True. Git’s index really fights such limbos.
Haven’t though in any positive way about the index first, but now the “git add && git commit” instead of a simple “svn commit” makes sence.
John: If you read my first post on the subject at http://blogs.gnome.org/newren/2007/11/15/starting-to-compare-version-control-systems/, you’ll see that this was about a few of the questions I posted there. Most people probably aren’t interested in those same questions as I was, making this post irrelevant to them. But it may be useful if they shared the same questions I had (how much knowledge transfers from learning one system to learning another? why do people argue that centralized systems are easier to learn? why do distributed users argue that they are just as easy to learn? why do people claim git is harder to learn, but some people claim it’s not?) To me at least, this post is a good way of framing and answering those questions.
If you’re talking about the other posts, I’ve had feedback from other people that they were very useful to them in understanding the various systems. I guess my goals are just different than you seem to be assuming. I’m not trying to encourage convergence of the VCS market (sure it’d be nice, but I agree it won’t happen). And I don’t understand your comment that the VCS debate is a moot point, though I really wasn’t trying to get involved in a debate–I was trying to provide information useful for understanding various systems and help individuals compare and contrast them on their own.
“I’ve had feedback from other people that they were very useful to them in understanding the various systems.”
Indeed, and I really appreciate your articles on the matter. Lot of people really miss use/understand VCS. The concept is not that easy to grasp for everyone. Keep on that really good series.
Thanks.
newren: Your SCM post very quite interesting so far, but this one somehow didn’t manage to get to the point. Alot of definition, few conclusions – allthough I have to admit that I might have over-read it by accidently, ’cause this post in opposition to your other, interesting posts urged me to fast forward when reading.
Greetz Mathias,
Awaiting insightful follow-ups.
Elijah: Please ignore John and continue this series.
John: Think outside of the box.
Elijah: maybe it is just me, but it seems a lot more confusing to talk about the “five states” for files when you have two orthogonal concepts: file states in the working tree, and tree versions.
The tree version idea maps quite well to the model that many text editors use: there is the previously recorded version of the tree, and the unsaved next version of the tree that you are currently working on. As most text editors don’t allow you to selectively save changes to a file, I don’t think the analogy fits the other states.
For working tree states, I think it helps to think of a hierarchy of states rather than a flat list.
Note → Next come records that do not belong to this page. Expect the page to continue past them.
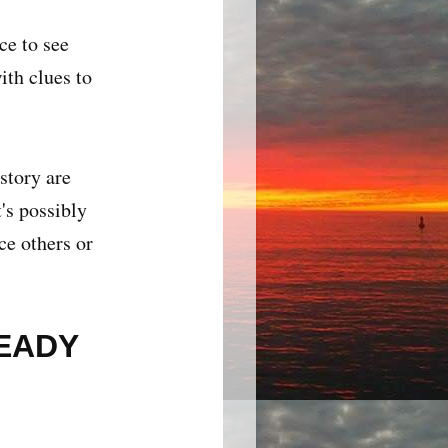
ce to see
ith clues to
story are
's possibly
ce others or
READY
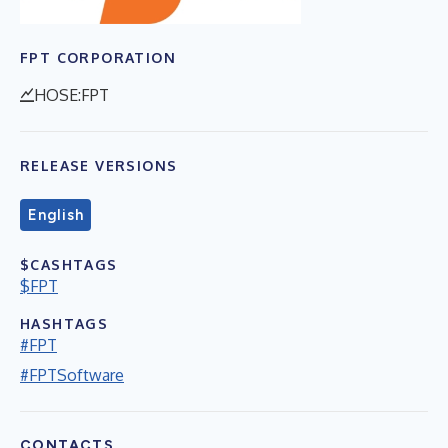
FPT CORPORATION
HOSE:FPT
RELEASE VERSIONS
English
$CASHTAGS
$FPT
HASHTAGS
#FPT
#FPTSoftware
CONTACTS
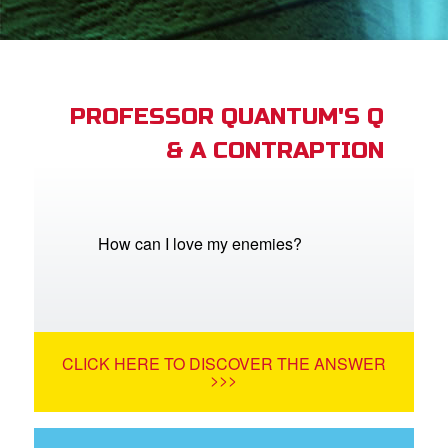
App
arents Only: Welcome Pack
PROFESSOR QUANTUM'S Q
& A CONTRAPTION
rt Superbook
book Academy
from CBN Animation
How can I love my enemies?
n
er
CLICK HERE TO DISCOVER THE ANSWER
e Language
>>>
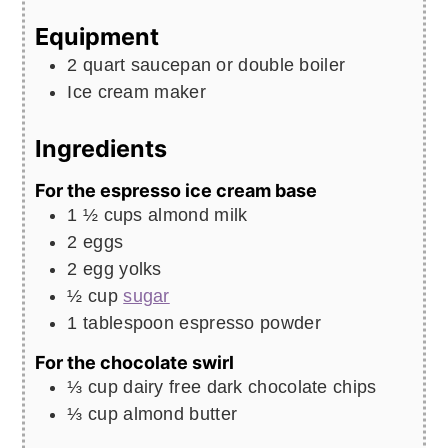
Equipment
2 quart saucepan or double boiler
Ice cream maker
Ingredients
For the espresso ice cream base
1 ½
cups
almond milk
2
eggs
2
egg yolks
½
cup
sugar
1
tablespoon
espresso powder
For the chocolate swirl
⅓
cup
dairy free dark chocolate chips
⅓
cup
almond butter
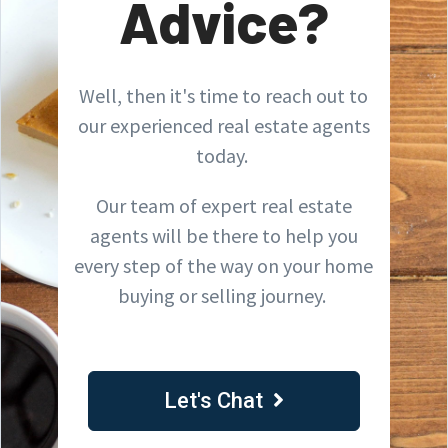
Advice?
Well, then it's time to reach out to
our experienced real estate agents
today.
Our team of expert real estate
agents will be there to help you
every step of the way on your home
buying or selling journey.
Let's Chat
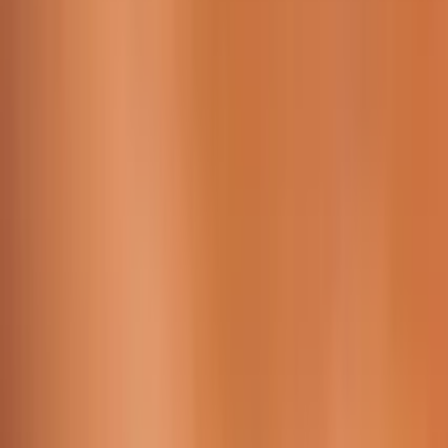
Working Time:
09 AM - 23h45 PM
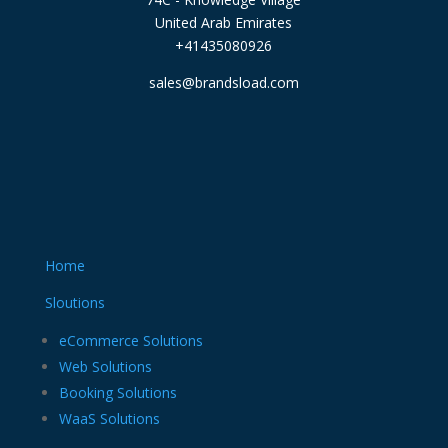
United Arab Emirates
+41435080926
sales@brandsload.com
Home
Sloutions
eCommerce Solutions
Web Solutions
Booking Solutions
WaaS Solutions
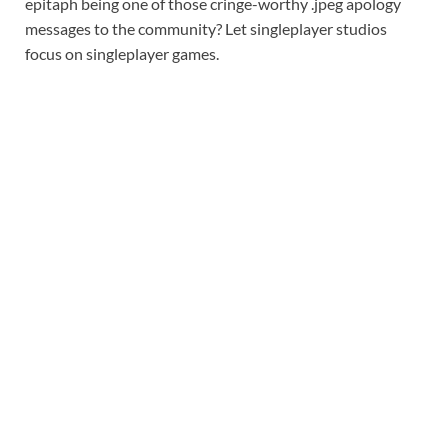
epitaph being one of those cringe-worthy .jpeg apology
messages to the community? Let singleplayer studios
focus on singleplayer games.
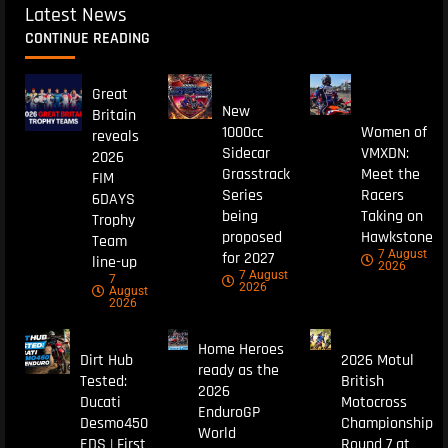
Latest News
CONTINUE READING
Great
New
Britain
1000cc
Women of
reveals
Sidecar
VMXDN:
2026
Grasstrack
Meet the
FIM
Series
Racers
6DAYS
being
Taking on
Trophy
proposed
Hawkstone
Team
7 August
for 2027
line-up
2026
7 August
7
2026
August
2026
Home Heroes
Dirt Hub
2026 Motul
ready as the
Tested:
British
2026
Ducati
Motocross
EnduroGP
Desmo450
Championship
World
EDS | First
Round 7 at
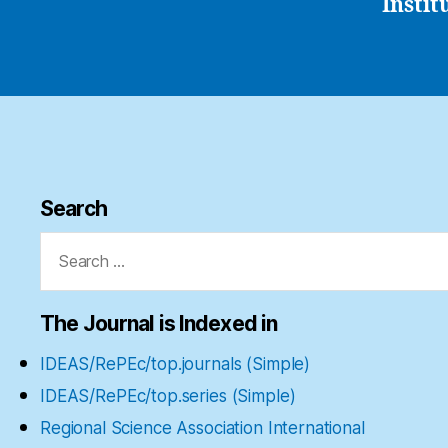
Instit
Search
Search
for:
The Journal is Indexed in
IDEAS/RePEc/top.journals (Simple)
IDEAS/RePEc/top.series (Simple)
Regional Science Association International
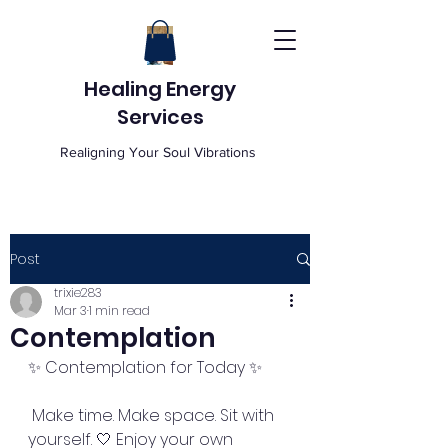
Healing Energy
Services
Realigning Your Soul Vibrations
Post
trixie283
Mar 3
1 min read
Contemplation
✨ Contemplation for Today ✨
 Make time. Make space. Sit with 
yourself. 🤍 Enjoy your own 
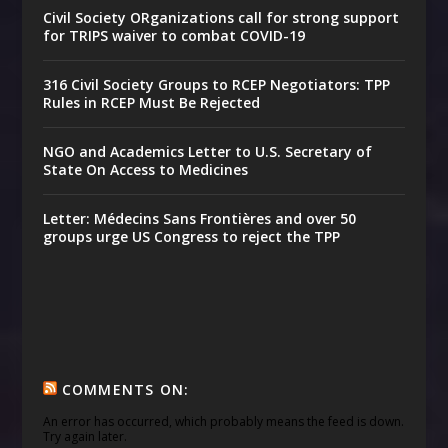
Civil Society ORganizations call for strong support
for TRIPS waiver to combat COVID-19
316 Civil Society Groups to RCEP Negotiators: TPP
Rules in RCEP Must Be Rejected
NGO and Academics Letter to U.S. Secretary of
State On Access to Medicines
Letter: Médecins Sans Frontières and over 50
groups urge US Congress to reject the TPP
COMMENTS ON:
An error has occurred, which probably means the feed is down.
Try again later.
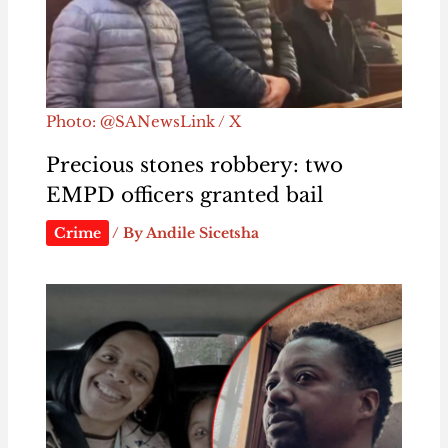
Photo: @SANewsLink / X
Precious stones robbery: two
EMPD officers granted bail
Crime
/ By
Andile Sicetsha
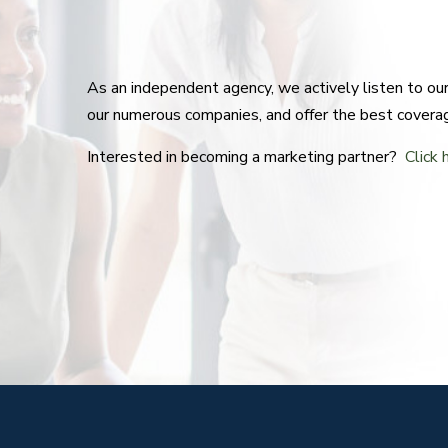
As an independent agency, we actively listen to o
our numerous companies, and offer the best covera
Interested in becoming a marketing partner?
Click 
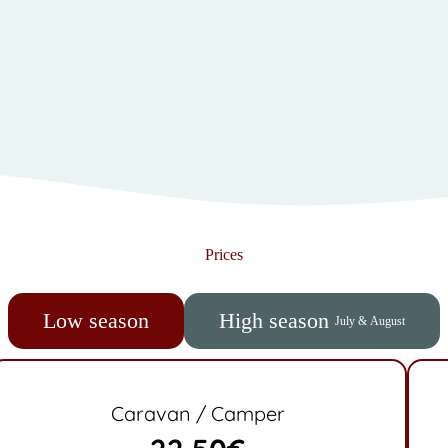
Prices
Low season
High season
July & August
Caravan / Camper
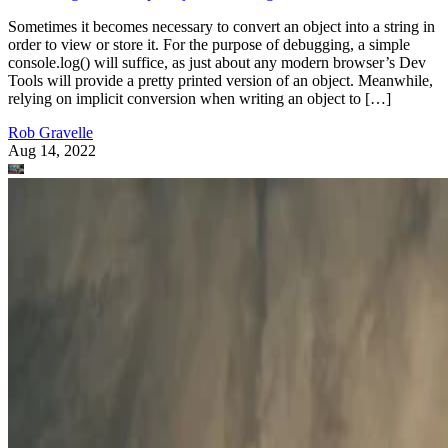
Sometimes it becomes necessary to convert an object into a string in
order to view or store it. For the purpose of debugging, a simple
console.log() will suffice, as just about any modern browser’s Dev
Tools will provide a pretty printed version of an object. Meanwhile,
relying on implicit conversion when writing an object to […]
Rob Gravelle
Aug 14, 2022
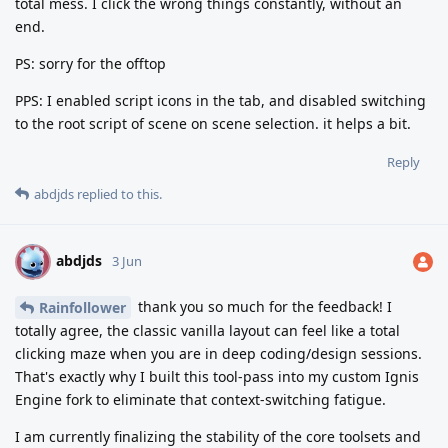
total mess. I click the wrong things constantly, without an
end.
PS: sorry for the offtop
PPS: I enabled script icons in the tab, and disabled switching
to the root script of scene on scene selection. it helps a bit.
Reply
abdjds
replied to this.
abdjds
A
3 Jun
thank you so much for the feedback! I
Rainfollower
totally agree, the classic vanilla layout can feel like a total
clicking maze when you are in deep coding/design sessions.
That's exactly why I built this tool-pass into my custom Ignis
Engine fork to eliminate that context-switching fatigue.
I am currently finalizing the stability of the core toolsets and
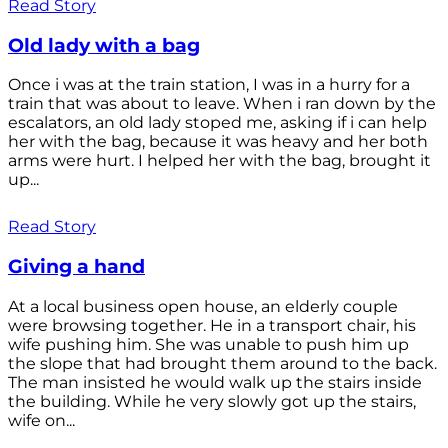
Read Story
Old lady with a bag
Once i was at the train station, I was in a hurry for a
train that was about to leave. When i ran down by the
escalators, an old lady stoped me, asking if i can help
her with the bag, because it was heavy and her both
arms were hurt. I helped her with the bag, brought it
up...
Read Story
Giving a hand
At a local business open house, an elderly couple
were browsing together. He in a transport chair, his
wife pushing him. She was unable to push him up
the slope that had brought them around to the back.
The man insisted he would walk up the stairs inside
the building. While he very slowly got up the stairs,
wife on...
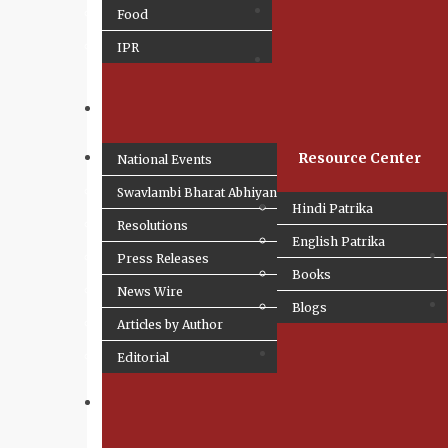
Food
IPR
Resource Center
National Events
Swavlambi Bharat Abhiyan
Hindi Patrika
Resolutions
English Patrika
Press Releases
Books
News Wire
Blogs
Articles by Author
Editorial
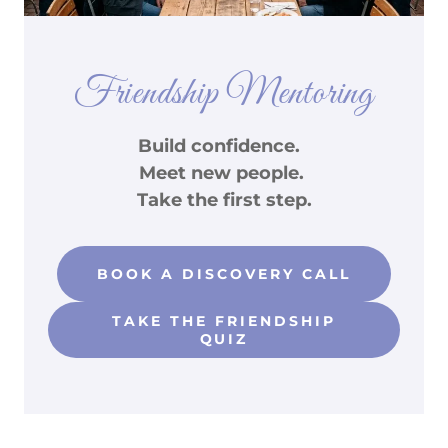
Friendship Mentoring
Build confidence.
Meet new people.
Take the first step.
BOOK A DISCOVERY CALL
TAKE THE FRIENDSHIP
QUIZ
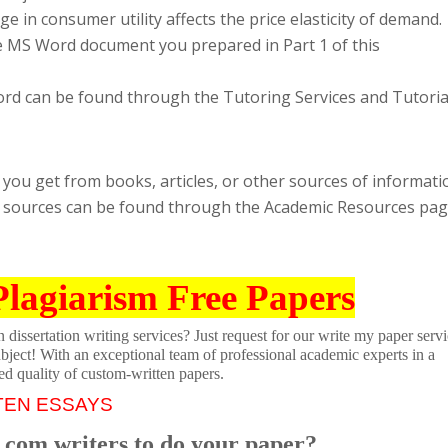
 in consumer utility affects the price elasticity of demand.
e MS Word document you prepared in Part 1 of this
ord can be found through the Tutoring Services and Tutoria
ou get from books, articles, or other sources of informati
ing sources can be found through the Academic Resources pa
Plagiarism Free Papers
dissertation writing services? Just request for our write my paper servi
ubject! With an exceptional team of professional academic experts in a
ed quality of custom-written papers.
TEN ESSAYS
.com writers to do your paper?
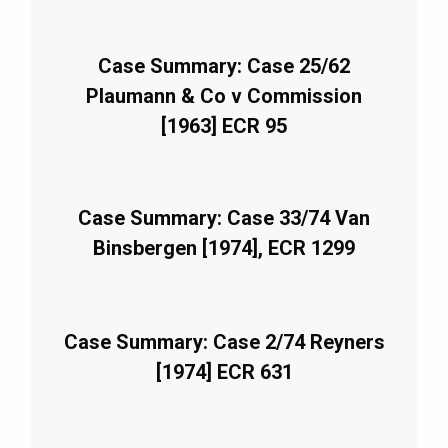
Case Summary: Case 25/62
Plaumann & Co v Commission
[1963] ECR 95
Case Summary: Case 33/74 Van
Binsbergen [1974], ECR 1299
Case Summary: Case 2/74 Reyners
[1974] ECR 631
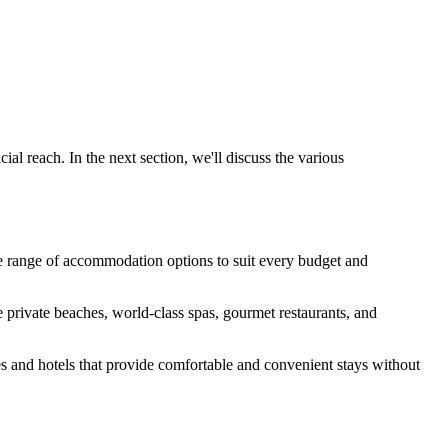
al reach. In the next section, we'll discuss the various
rse range of accommodation options to suit every budget and
e private beaches, world-class spas, gourmet restaurants, and
s and hotels that provide comfortable and convenient stays without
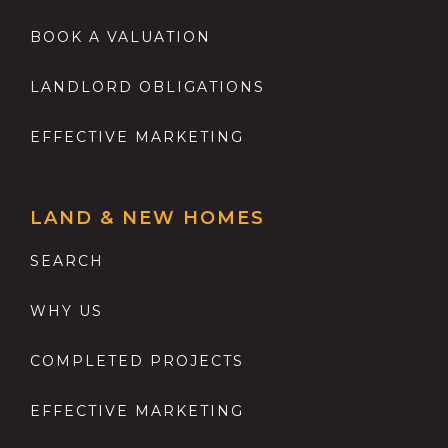
BOOK A VALUATION
LANDLORD OBLIGATIONS
EFFECTIVE MARKETING
LAND & NEW HOMES
SEARCH
WHY US
COMPLETED PROJECTS
EFFECTIVE MARKETING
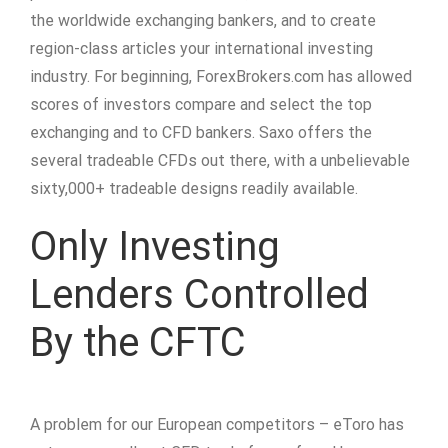
the worldwide exchanging bankers, and to create
region-class articles your international investing
industry. For beginning, ForexBrokers.com has allowed
scores of investors compare and select the top
exchanging and to CFD bankers. Saxo offers the
several tradeable CFDs out there, with a unbelievable
sixty,000+ tradeable designs readily available.
Only Investing
Lenders Controlled
By the CFTC
A problem for our European competitors – eToro has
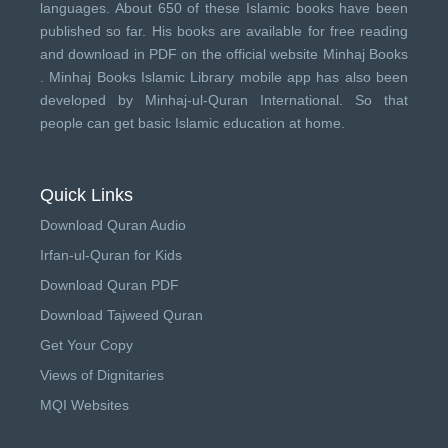
languages. About 650 of these Islamic books have been
published so far. His books are available for free reading
and download in PDF on the official website Minhaj Books
.
Minhaj Books
Islamic Library mobile app has also been
developed by
Minhaj-ul-Quran International
. So that
people can get basic Islamic education at home.
Quick Links
Download Quran Audio
Irfan-ul-Quran for Kids
Download Quran PDF
Download Tajweed Quran
Get Your Copy
Views of Dignitaries
MQI Websites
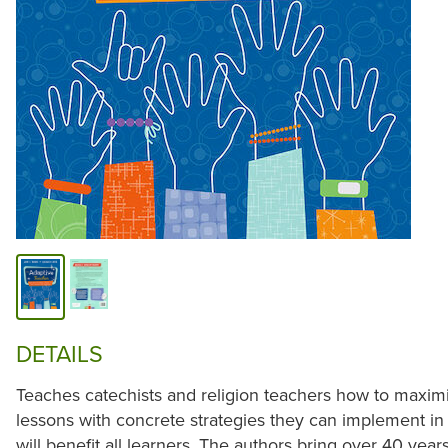
DETAILS
Teaches catechists and religion teachers how to maximiz
lessons with concrete strategies they can implement in
will benefit all learners. The authors bring over 40 ye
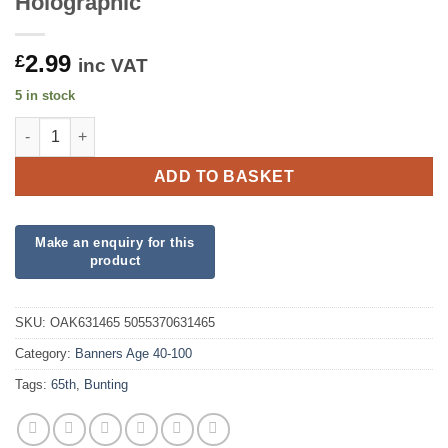
Holographic
2.99
£
inc VAT
5 in stock
Party Bunting Happy 65th Birthday Blue Holographic quantity
ADD TO BASKET
SKU:
OAK631465 5055370631465
Category:
Banners Age 40-100
Tags:
65th
,
Bunting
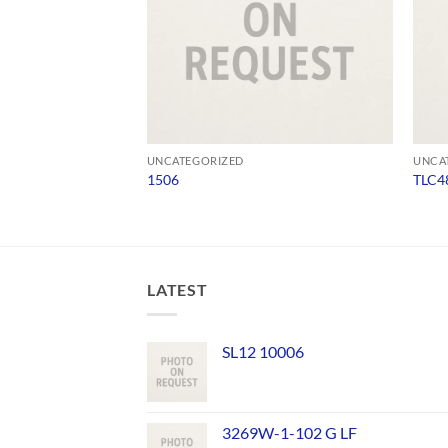
UNCATEGORIZED
UNCA
1506
TLC4
LATEST
SL12 10006
3269W-1-102 G LF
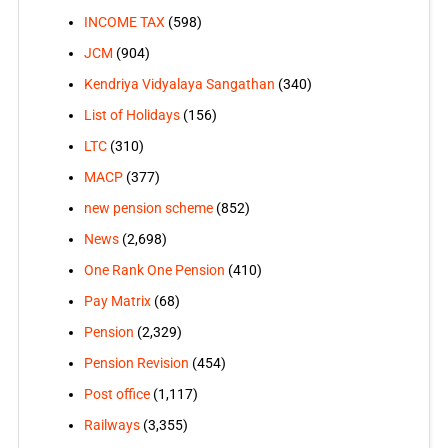
INCOME TAX
(598)
JCM
(904)
Kendriya Vidyalaya Sangathan
(340)
List of Holidays
(156)
LTC
(310)
MACP
(377)
new pension scheme
(852)
News
(2,698)
One Rank One Pension
(410)
Pay Matrix
(68)
Pension
(2,329)
Pension Revision
(454)
Post office
(1,117)
Railways
(3,355)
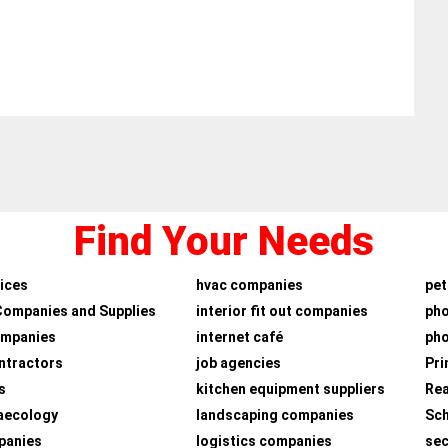
Find Your Needs
ices
hvac companies
pet
Companies and Supplies
interior fit out companies
ph
ompanies
internet café
pho
ntractors
job agencies
Pri
s
kitchen equipment suppliers
Rea
aecology
landscaping companies
Sch
panies
logistics companies
sec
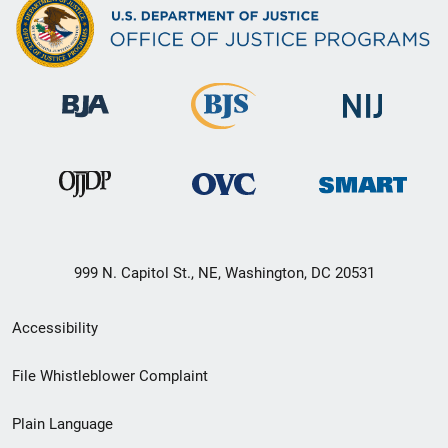
999 N. Capitol St., NE, Washington, DC 20531
Secondary
Accessibility
Footer
File Whistleblower Complaint
link
Plain Language
menu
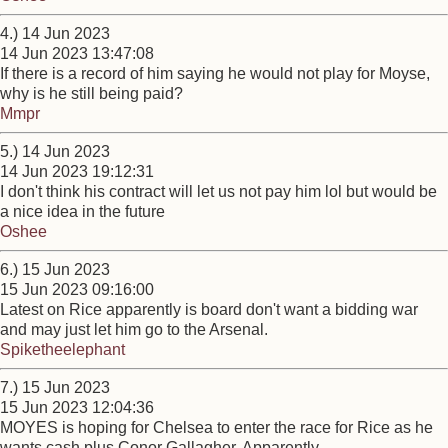
4.) 14 Jun 2023
14 Jun 2023 13:47:08
If there is a record of him saying he would not play for Moyse,
why is he still being paid?
Mmpr
5.) 14 Jun 2023
14 Jun 2023 19:12:31
I don't think his contract will let us not pay him lol but would be
a nice idea in the future
Oshee
6.) 15 Jun 2023
15 Jun 2023 09:16:00
Latest on Rice apparently is board don't want a bidding war
and may just let him go to the Arsenal.
Spiketheelephant
7.) 15 Jun 2023
15 Jun 2023 12:04:36
MOYES is hoping for Chelsea to enter the race for Rice as he
wants cash plus Conor Gallagher, Apparently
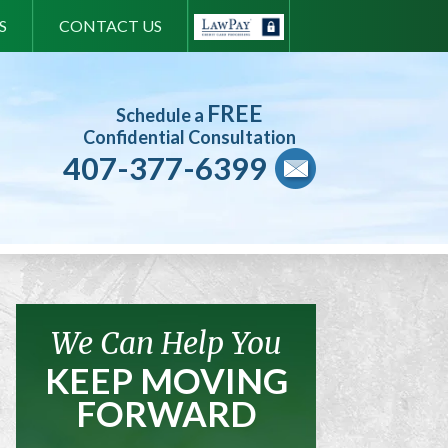
S
CONTACT US
FREE
Schedule a
Confidential Consultation
407-377-6399
We Can Help You
KEEP MOVING
FORWARD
The most basic is “versioned vs. unversioned”, where only versioned files make it into the next version of the tree.
With this categorisation, “versioned” corresponds to your “index” state. I’d then add the subcategories of “unchanged”, “modified”, “added” and “deleted”. These subcategories are all relative to the previous tree versions.
Under “unversioned”, there are “ignored” and “unknown” (or limbo if you want). By definition, there is no information about unversioned files in previously tree versions.